▶ Task data:
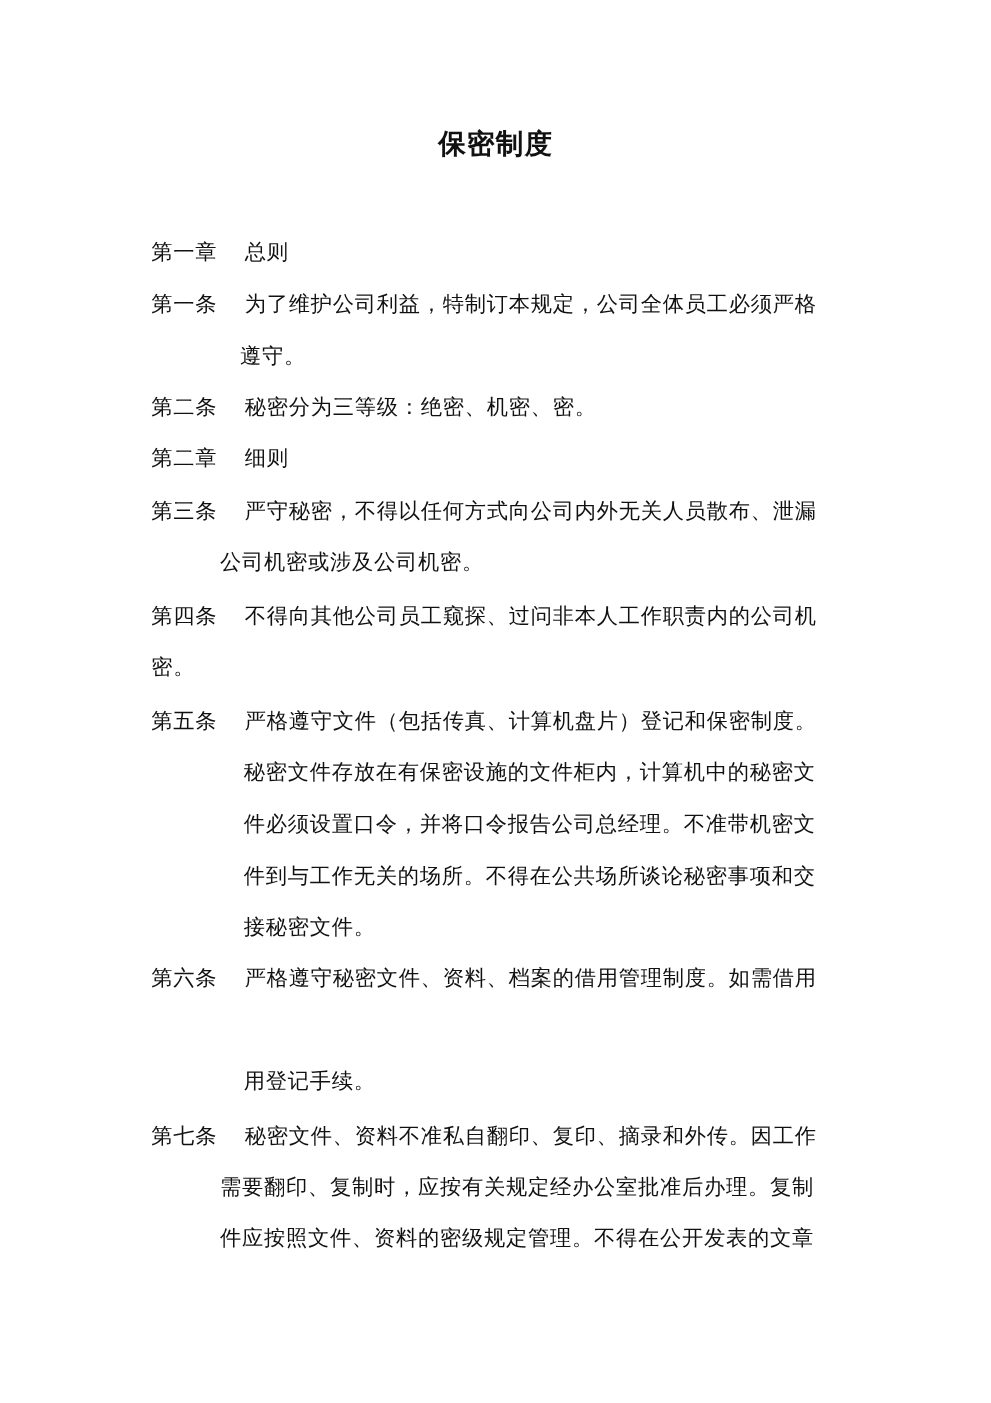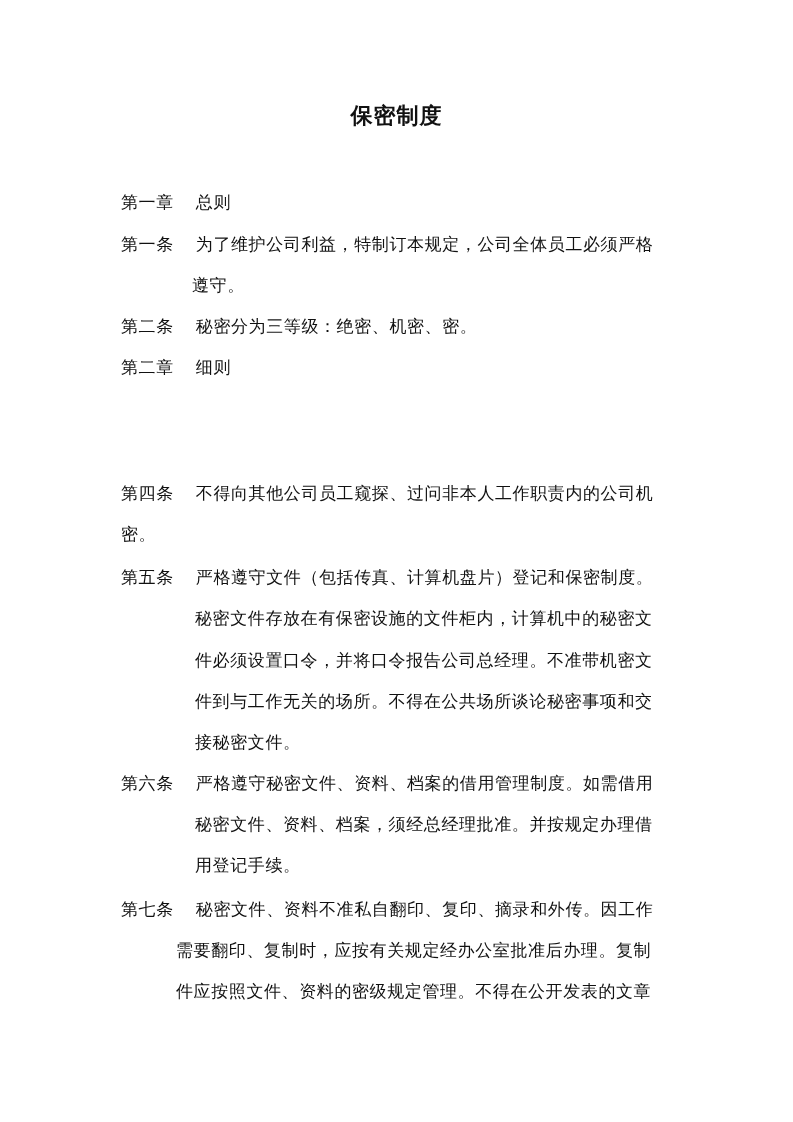"第三条 严守秘密，不得以任何方式向公司内外无关人员散布、泄漏" div.line { html: none -> <div> <span>第三条</span><span>严守秘密，不得以任何方式向公司内外无关人员散布、泄漏</span> </div> }
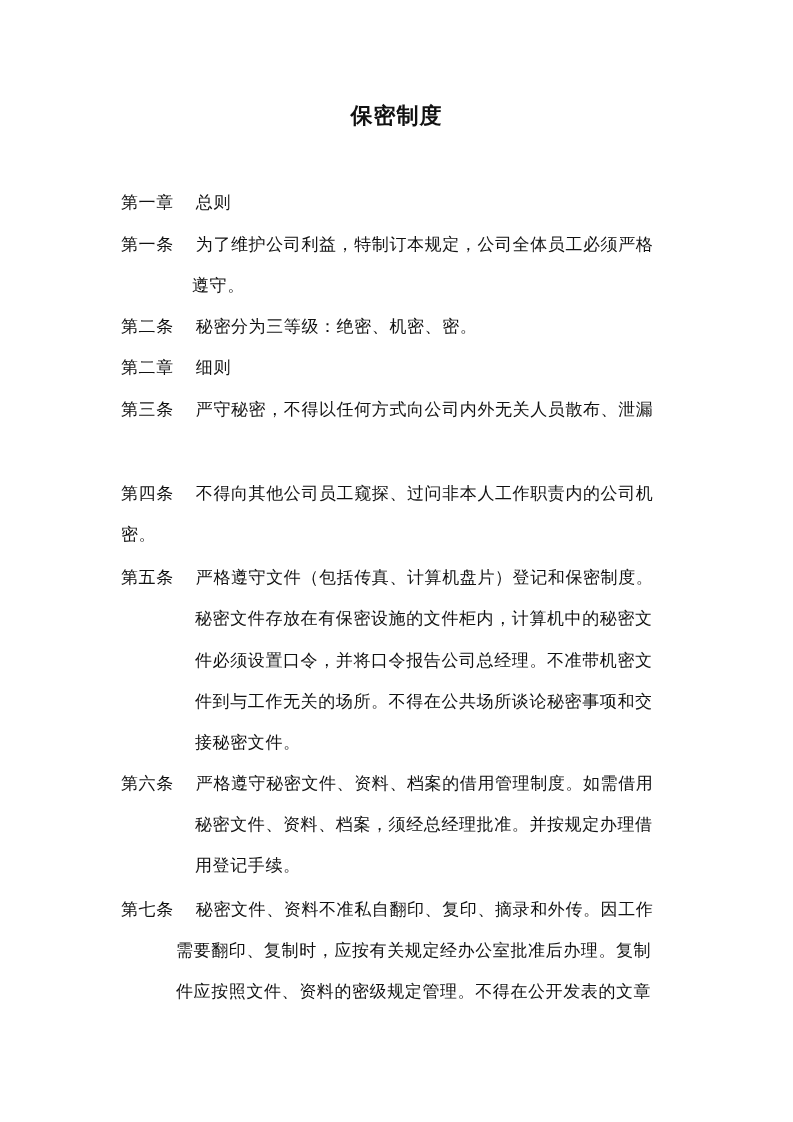"公司机密或涉及公司机密。" div.line { html: none -> <div>公司机密或涉及公司机密。</div> }
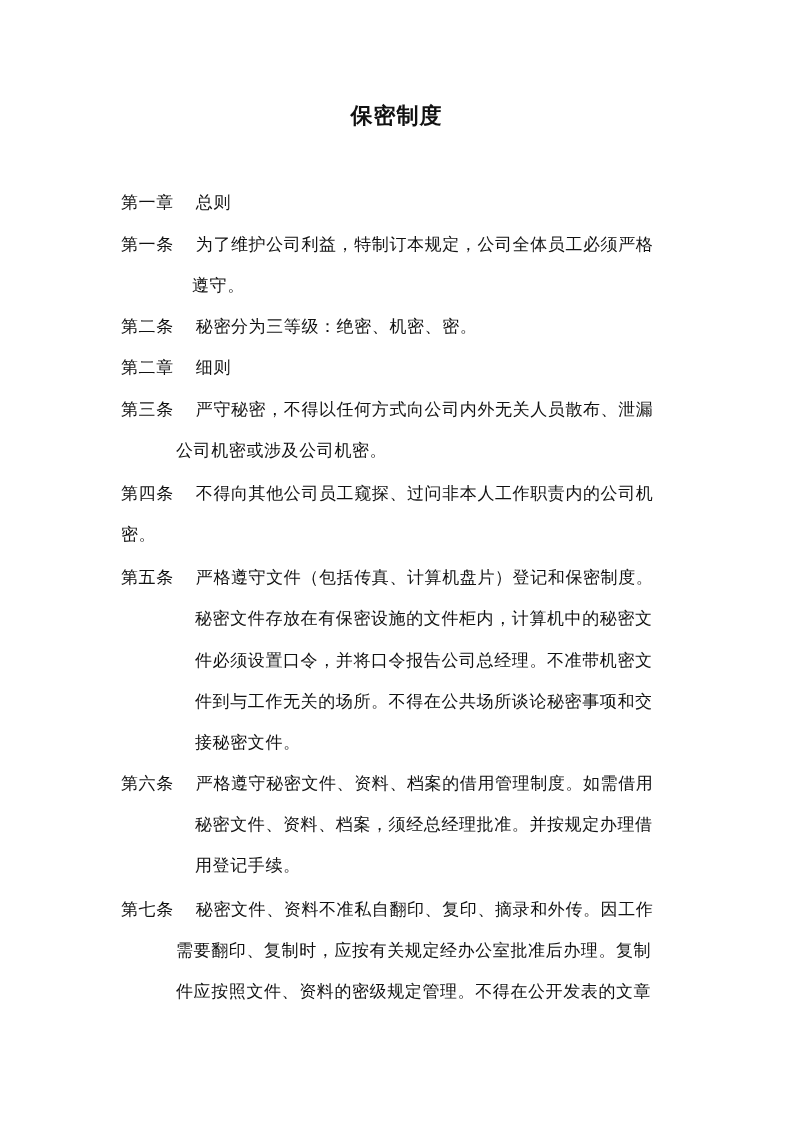"秘密文件、资料、档案，须经总经理批准。并按规定办理借" div.line { html: <div>秘密文件、资料、档案，须经总经理批准。并按规定办理借</div> -> none }
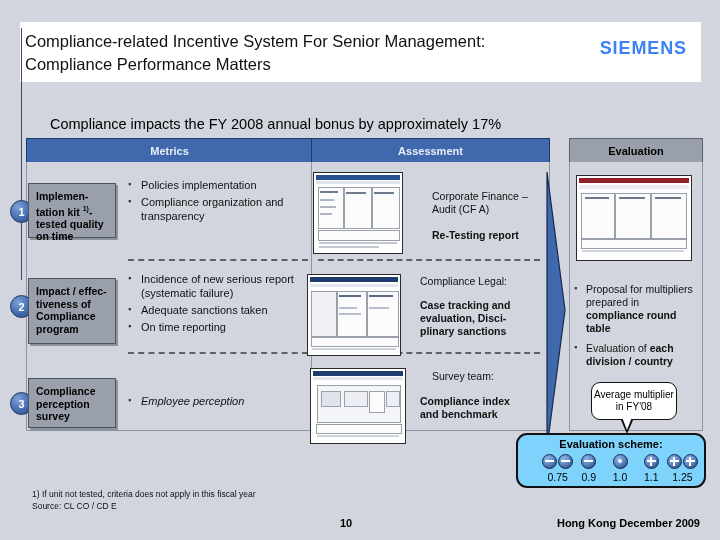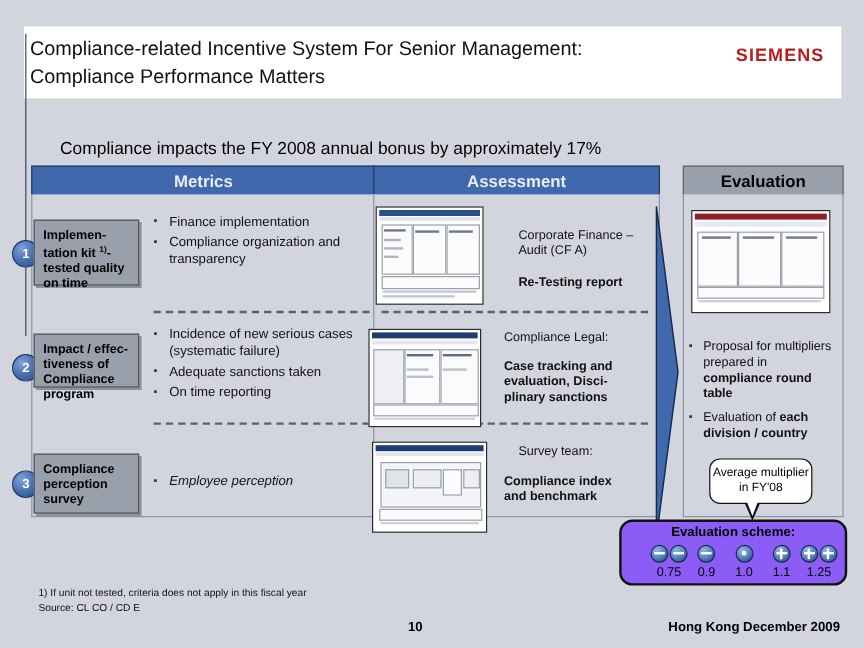"SIEMENS" .siemens-logo { color: #b91c1c -> #3b82f6; font-size: 15px -> 18px }
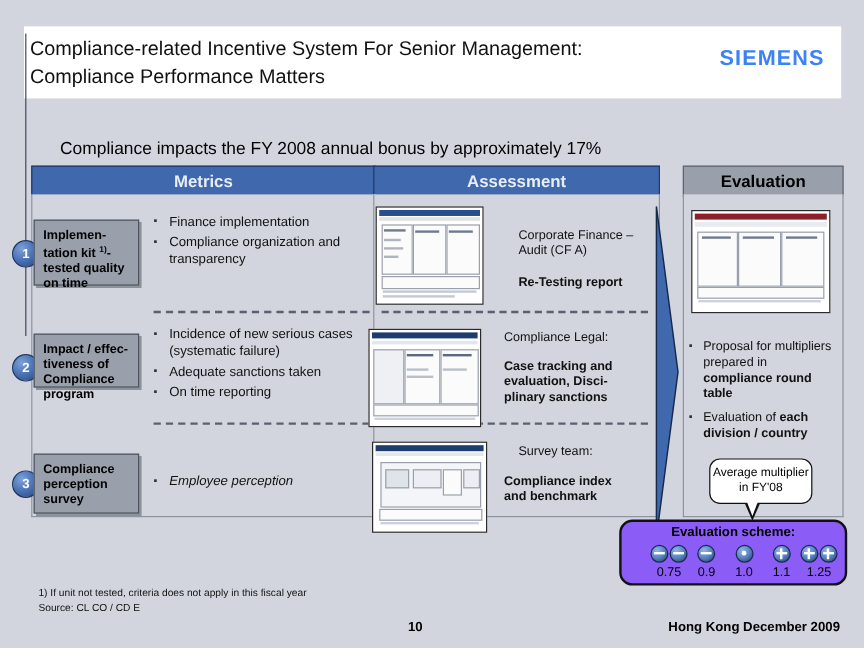"Metrics" .col-hdr { font-size: 14px -> 11px }
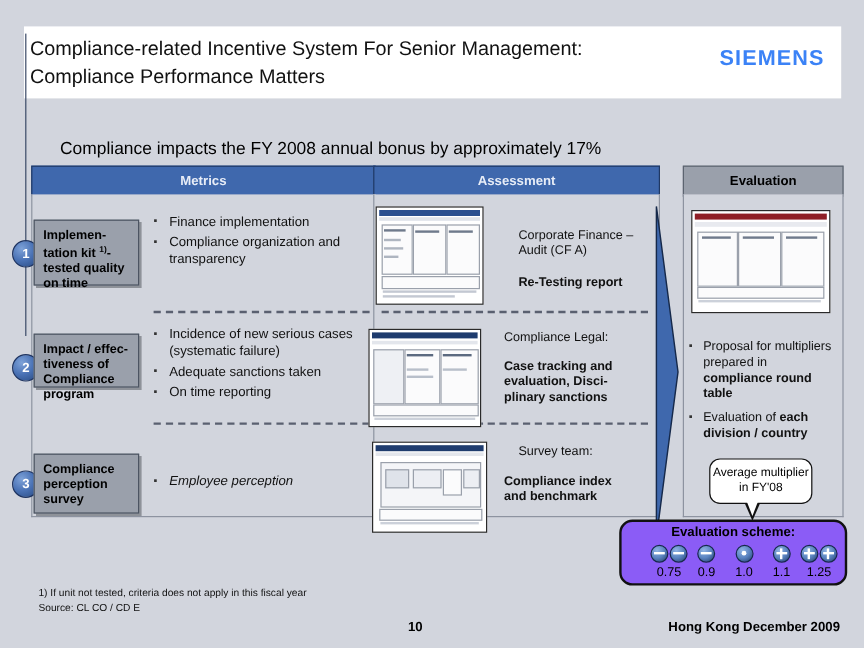"Finance implementation" li { text: Finance -> Policies }
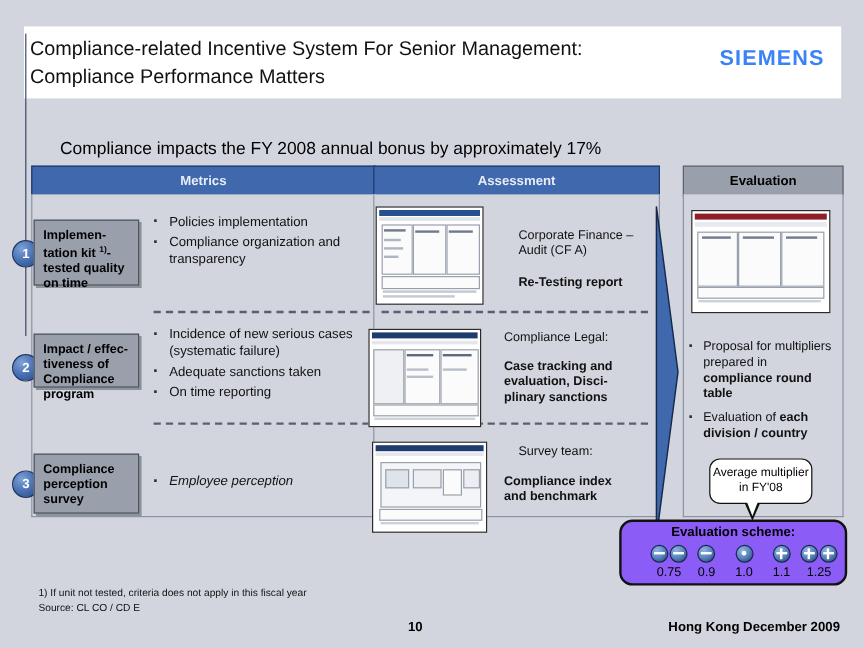"Incidence of new serious cases" li { text: cases -> report }
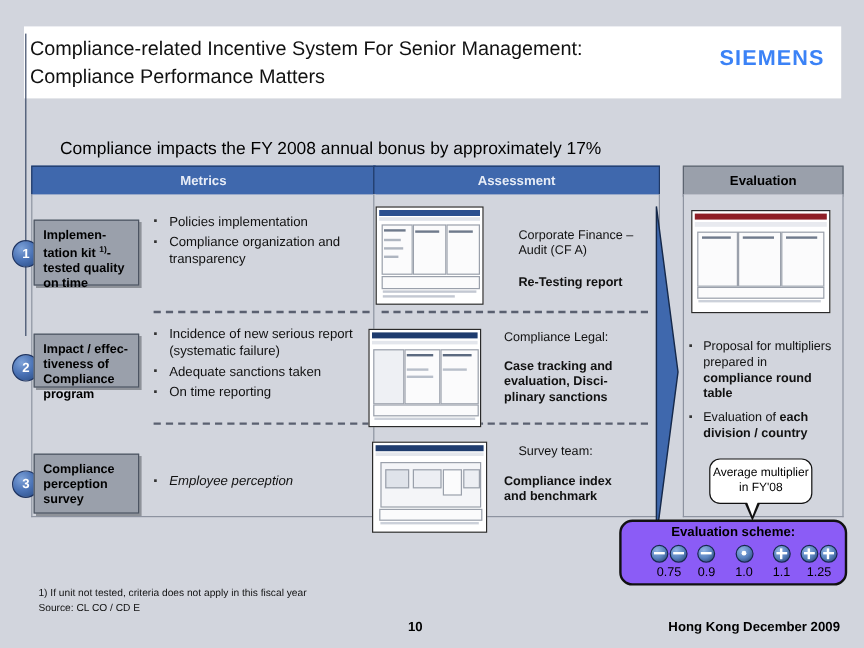"Impact / effec-" .metric-box.m2 { height: 45px -> 66px }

▶ Job: All lines from the start of the entries above through the line containing "color: #b91c1c ->" must be transcribed exactly, both ends included, and no picture may be copied.

▶ Output of the task:
"第三条 严守秘密，不得以任何方式向公司内外无关人员散布、泄漏" div.line { html: none -> <div> <span>第三条</span><span>严守秘密，不得以任何方式向公司内外无关人员散布、泄漏</span> </div> }
"公司机密或涉及公司机密。" div.line { html: none -> <div>公司机密或涉及公司机密。</div> }
"秘密文件、资料、档案，须经总经理批准。并按规定办理借" div.line { html: <div>秘密文件、资料、档案，须经总经理批准。并按规定办理借</div> -> none }
"SIEMENS" .siemens-logo { color: #b91c1c -> #3b82f6; font-size: 15px -> 18px }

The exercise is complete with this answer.